Achieve Question 13

[005917072]

This was how I solved this Achieve Question, and it is correct but I was unsure about including OH-? From what I can tell it's an intermediate and I thought you're not supposed to include intermediates in rate laws (which is why HClO had to be replaced with ClO-/OH- in the first place), so I don't understand why it's okay to have OH- in this rate law?

[305920501]

In this case, we are asked to write the rate law for the formation of IO- and we must look at the slowest step because this is the rate-determining step. I agree it is weird we have to replace HClO as an intermediate and not OH-. I thought when doing this problem that maybe it has to do with the fact that OH- is not immediately used by the next step to carry on the reaction, because my understanding is an intermediate is something formed by a previous step that is necessary for the succession of the next step, but in this case OH- is not needed. I think this may mean it is not treated the same way as HClO.

[Brian Cho 3E]

To write the rate law for the formation of IO-, you need to first look at the slow step and write the rate law based on that first.
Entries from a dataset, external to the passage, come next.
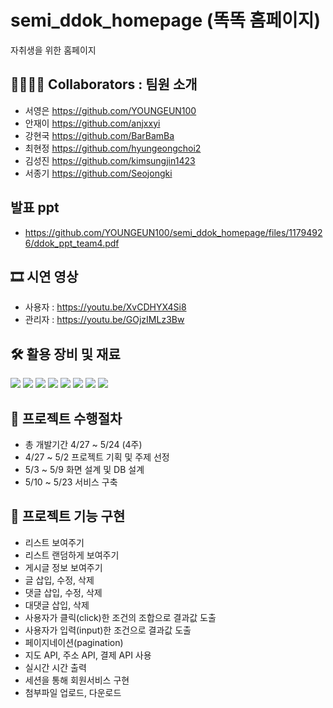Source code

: # semi_ddok_homepage (똑똑 홈페이지)
자취생을 위한 홈페이지
## 👨‍👩‍👦‍👦 Collaborators : 팀원 소개
- 서영은 https://github.com/YOUNGEUN100
- 안재이 https://github.com/anjxxyi
- 강현국 https://github.com/BarBamBa
- 최현정 https://github.com/hyungeongchoi2
- 김성진 https://github.com/kimsungjin1423
- 서종기 https://github.com/Seojongki
## 발표 ppt
- https://github.com/YOUNGEUN100/semi_ddok_homepage/files/11794926/ddok_ppt_team4.pdf
## 🎞 시연 영상
- 사용자 : https://youtu.be/XvCDHYX4Si8
- 관리자 : https://youtu.be/GOjzIMLz3Bw
## 🛠 활용 장비 및 재료
<img src="https://img.shields.io/badge/html-0000?style=flat-square&logo=html&logoColor=0000"/>
<img src="https://img.shields.io/badge/css-0000?style=flat-square&logo=css&logoColor=0000"/>
<img src="https://img.shields.io/badge/JavaScript-0000?style=flat-square&logo=JavaScript&logoColor=0000"/>
<img src="https://img.shields.io/badge/jQuery-0000?style=flat-square&logo=jQuery&logoColor=0000"/>
<img src="https://img.shields.io/badge/Vue.js-0000?style=flat-square&logo=Vue.js&logoColor=0000"/>
<img src="https://img.shields.io/badge/Java-0000?style=flat-square&logo=Java&logoColor=0000"/>
<img src="https://img.shields.io/badge/MySql-0000?style=flat-square&logo=MySql&logoColor=0000"/>
<img src="https://img.shields.io/badge/SpringBoot-0000?style=flat-square&logo=SpringBoot&logoColor=0000"/>


## 📑 프로젝트 수행절차
- 총 개발기간 4/27 ~ 5/24 (4주)
- 4/27 ~ 5/2 프로젝트 기획 및 주제 선정
- 5/3 ~ 5/9 화면 설계 및 DB 설계
- 5/10 ~ 5/23 서비스 구축
## 📌 프로젝트 기능 구현
- 리스트 보여주기
- 리스트 랜덤하게 보여주기
- 게시글 정보 보여주기
- 글 삽입, 수정, 삭제
- 댓글 삽입, 수정, 삭제
- 대댓글 삽입, 삭제
- 사용자가 클릭(click)한 조건의 조합으로 결과값 도출
- 사용자가 입력(input)한 조건으로 결과값 도출
- 페이지네이션(pagination)
- 지도 API, 주소 API, 결제 API 사용
- 실시간 시간 출력
- 세션을 통해 회원서비스 구현
- 첨부파일 업로드, 다운로드
## 

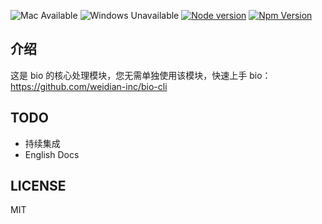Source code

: ![Mac Available](https://img.shields.io/badge/Mac-available-brightgreen.svg) ![Windows Unavailable](https://img.shields.io/badge/Windows-unavailable-red.svg) [![Node version](https://img.shields.io/badge/node-%3E%3D%208.9.1-brightgreen.svg)](http://nodejs.org/) [![Npm Version](https://img.shields.io/badge/npm-%3E%3D%205.5.1-brightgreen.svg)](https://www.npmjs.com/)

## 介绍

这是 bio 的核心处理模块，您无需单独使用该模块，快速上手 bio：https://github.com/weidian-inc/bio-cli

## TODO

+   持续集成
+   English Docs

## LICENSE

MIT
You get rate=k[I-][HClO]. As [HClO] is an intermediate, you need to find a way to rewrite this value. [HClO] can also be found in the first step. Write the rate law of the forward and reverse reaction and set them equal to each other as it is fast in both directions. [HClO]=[ClO][H2O]/[OH-]. [H2O] can be cancelled out as it is a catalyst. The resulting rate law is k=[ClO-][I-]/[OH-].